The Decade of Desire from author Erin Somers: The Midlife Adultery Tale This Era Deserves.
In the novel by Erin Somers A Decade-Long Liaison, we meet a millennial mother named Cora, a millennial mother who craves a type of romance from another era with a man of a different time. Sadly, for Cora, the modern ethical landscape is rigid and cynical, so rather than embarking on the affair, Cora devotes 10 years obsessively analyzing it, fantasising about it and discussing it with the object of her desire, Sam – a father from her child's circle who holds the title “head narrative architect” at a fintech company. This novel presents itself as a comic take on the classic adultery novel and a send-up of a particular, self-aware clique of economically slipping New Yorkers. One could call it the midlife adultery story this current cohort has coming: a propulsive, witty takedown of unbearably anxious individuals who’ve somehow spoiled intimacy itself.
Depicting Smug Discontent
The central couple, Cora and Eliot are smug, overeducated Brooklynites who, as costs increased and their family expanded, have moved reluctantly to the suburbs. Trapped by the “exhausting constant demands” of parenthood, they have desk jobs, two children, and an ongoing fungal issue growing under their bathroom tiles which they cannot afford or muster the will to fix. They spend time with other smug, overeducated Brooklynites who have escaped the metropolis to sip craft cocktails from rustic glassware and judge each other closer to nature. But if Cora is lonely in this new environment, it’s not because her fussy, lifeless lens but because her suburban peers are “boring and self-absorbed, duller and vainer than they were back in the city”.
Her husband Eliot remains high-minded and oblivious. He snacks casually as she scrubs the oven and says he doesn’t wish to possess her. Cora imagines them attempting to endure a rustic life together, doing laundry by hand while he forages for mushrooms. She longs for excitement, a bit of depravity, a lover who will plead, and adore, and “growl at the feet of the woman’s excellence”.
"The mundane grind of everyday existence, one must acknowledge its relentless predictability."
The Trouble with Over-Intellectualized Desire
The trouble is that she’s as high-minded and rigid as Eliot, and incapable of that kind of abandon herself. It’s “too much to ask her to be passionate” (about work, she says, but really about everything). Her feelings for Sam are “bland, liking-adjacent”. She wants “a transcendent physical experience and escape her own reality momentarily”. Yet, for a decade, Sam demurs while Cora languishes. She imagines an alternate timeline alongside her real life, where instead of bills and school pickups, she has sex and hotels and Sam. When her fictional romance fizzles, her mind conjures “a French guy named Baptiste” who joins Sam in assisting her from the tub, “leaving her with no duties, no responsibilities, no requirements, other than to be revered like someone’s teenage wife, who’d died improbably of TB”.
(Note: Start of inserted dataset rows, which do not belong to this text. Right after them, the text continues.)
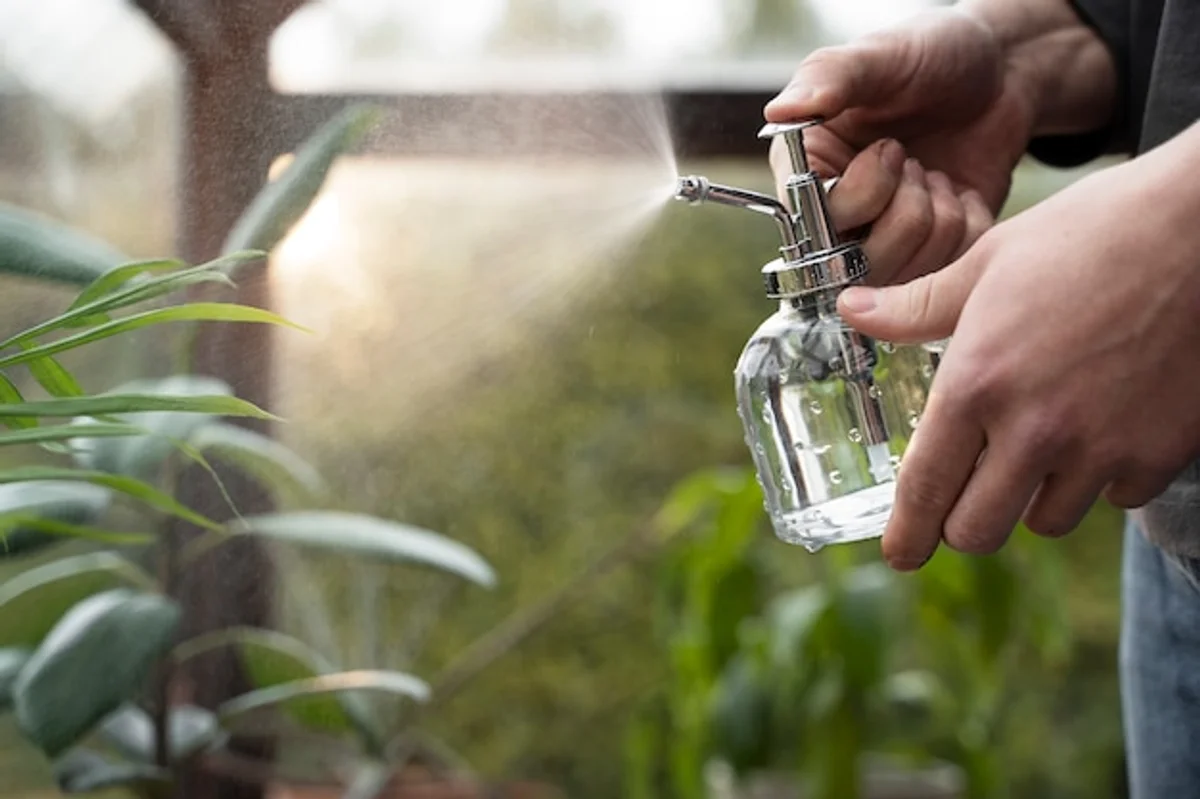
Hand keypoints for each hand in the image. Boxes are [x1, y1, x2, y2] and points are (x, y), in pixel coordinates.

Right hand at [766, 3, 1115, 284]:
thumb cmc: (931, 56)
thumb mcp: (879, 57)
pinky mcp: (932, 254)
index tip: (892, 147)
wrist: (1000, 72)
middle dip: (908, 210)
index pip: (816, 224)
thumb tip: (780, 111)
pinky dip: (968, 226)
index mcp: (808, 172)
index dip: (866, 193)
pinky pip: (950, 269)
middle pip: (859, 265)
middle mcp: (838, 217)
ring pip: (908, 274)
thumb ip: (828, 78)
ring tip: (937, 175)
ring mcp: (885, 242)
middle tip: (916, 162)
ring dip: (940, 215)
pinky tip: (961, 192)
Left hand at [835, 125, 1199, 569]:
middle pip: (978, 531)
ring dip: (1032, 498)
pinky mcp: (1159, 452)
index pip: (926, 489)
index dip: (906, 534)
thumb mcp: (989, 260)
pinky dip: (1102, 479)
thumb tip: (852, 312)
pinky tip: (1102, 429)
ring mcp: (1102, 447)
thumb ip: (916, 306)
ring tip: (1039, 445)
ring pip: (1045, 521)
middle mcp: (1034, 429)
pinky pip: (1115, 498)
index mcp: (978, 382)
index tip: (899, 554)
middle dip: (964, 522)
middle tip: (967, 496)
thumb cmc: (1092, 233)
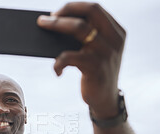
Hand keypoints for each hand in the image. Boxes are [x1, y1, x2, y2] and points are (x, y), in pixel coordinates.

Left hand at [37, 2, 124, 117]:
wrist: (105, 99)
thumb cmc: (95, 72)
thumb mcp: (97, 51)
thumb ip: (87, 37)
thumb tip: (55, 23)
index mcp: (116, 31)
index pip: (95, 8)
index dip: (73, 7)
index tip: (56, 12)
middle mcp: (114, 39)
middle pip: (89, 12)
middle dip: (64, 12)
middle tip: (44, 19)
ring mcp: (106, 52)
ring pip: (79, 29)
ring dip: (56, 26)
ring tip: (42, 30)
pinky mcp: (96, 68)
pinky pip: (70, 56)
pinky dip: (58, 62)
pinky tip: (56, 70)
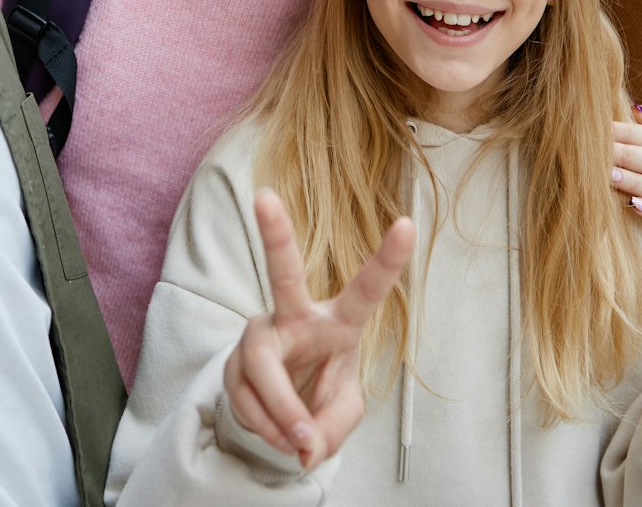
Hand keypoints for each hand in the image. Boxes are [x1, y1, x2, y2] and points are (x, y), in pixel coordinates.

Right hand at [222, 190, 415, 471]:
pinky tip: (278, 436)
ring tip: (298, 444)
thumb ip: (331, 428)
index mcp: (339, 321)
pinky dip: (266, 428)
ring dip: (281, 413)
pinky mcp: (233, 361)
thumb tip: (303, 442)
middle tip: (265, 198)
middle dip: (276, 235)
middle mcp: (295, 316)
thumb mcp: (343, 413)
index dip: (388, 259)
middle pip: (283, 274)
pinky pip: (246, 398)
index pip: (366, 289)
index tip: (408, 224)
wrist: (282, 415)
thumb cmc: (323, 395)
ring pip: (262, 367)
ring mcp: (259, 335)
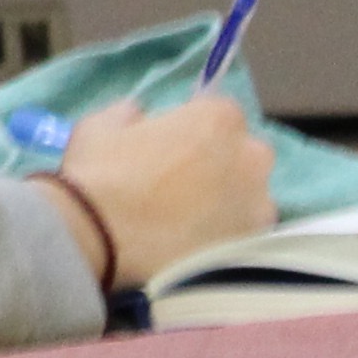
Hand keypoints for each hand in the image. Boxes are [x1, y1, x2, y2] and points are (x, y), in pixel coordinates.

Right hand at [51, 92, 276, 287]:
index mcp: (218, 118)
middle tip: (185, 181)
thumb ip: (130, 114)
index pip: (221, 113)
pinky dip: (227, 234)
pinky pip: (244, 232)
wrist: (101, 238)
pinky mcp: (251, 244)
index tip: (175, 143)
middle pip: (245, 153)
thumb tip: (139, 118)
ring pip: (250, 196)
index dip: (196, 127)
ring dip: (229, 200)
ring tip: (191, 219)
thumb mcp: (100, 125)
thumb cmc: (100, 173)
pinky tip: (197, 243)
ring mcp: (257, 204)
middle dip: (223, 162)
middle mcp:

A Sad Climax and Deeper Themes
When they finally do give in to their desires, their intimacy is melancholy, without much play or complicity. It isn’t the nostalgically perfect affair she dreamed up for a full decade. Cora puts on a slinky dress and Sam “stoically eat[s] her out within their rented space” prior to a meal. One imagines that Cora desires to inhabit a certain type of literary world, where sex is sordid and confusing, where the power dynamics are unequal, and characters act out, and nobody keeps score.
Somers consistently suggests the root of Cora’s problem: she possesses a sharp tongue, but a profound lack of happiness. Of Sam’s erotic photo, Cora critiques, “he has clenched his abs and made sure he was hard, but has not cleared the frame of Crocs”. Given that the catalyst that diminished their pleasure was having children, one worries about the impact these flawed adults have on their kids. As her daughter inquires about sex, the parents stumble. They start with babies then acknowledge that sex serves other purposes. The father references male anatomy then admits it is not essential. Finally, he lands on, “you're aware of private parts?”
Beneath the story flows a quiet theme of common existential queries of midlife: do our lives have meaning? What follows our final breath? These themes are more directly explored in Cora’s imagined conversations. Reading these exchanges, one wonders what moral Cora and her jaded circle would take from their disappointing dramas. Would Cora grow more receptive of life’s flawed pleasures, its sentimental delights? Upon being questioned by Eliot about her affair in the middle of a podcast about rope, Cora reflects “all meaningful communication is compromised by specific context”. Others could argue it's enriched. But that’s not Cora, and the author refuses to grant her character false epiphanies, or force growth beyond her capacity.
A Final Appraisal
The result is an incisive, hilarious, exquisitely detailed novel, crafted with such withering exactitude. It is absolutely aware of itself, spare and brimming with subtext: a depiction of an anxious, loin-girding generation entering midlife, chronically embarrassed, at once afraid of and desperate for sensation. Or maybe that’s just the New Yorkers. Let’s say it is.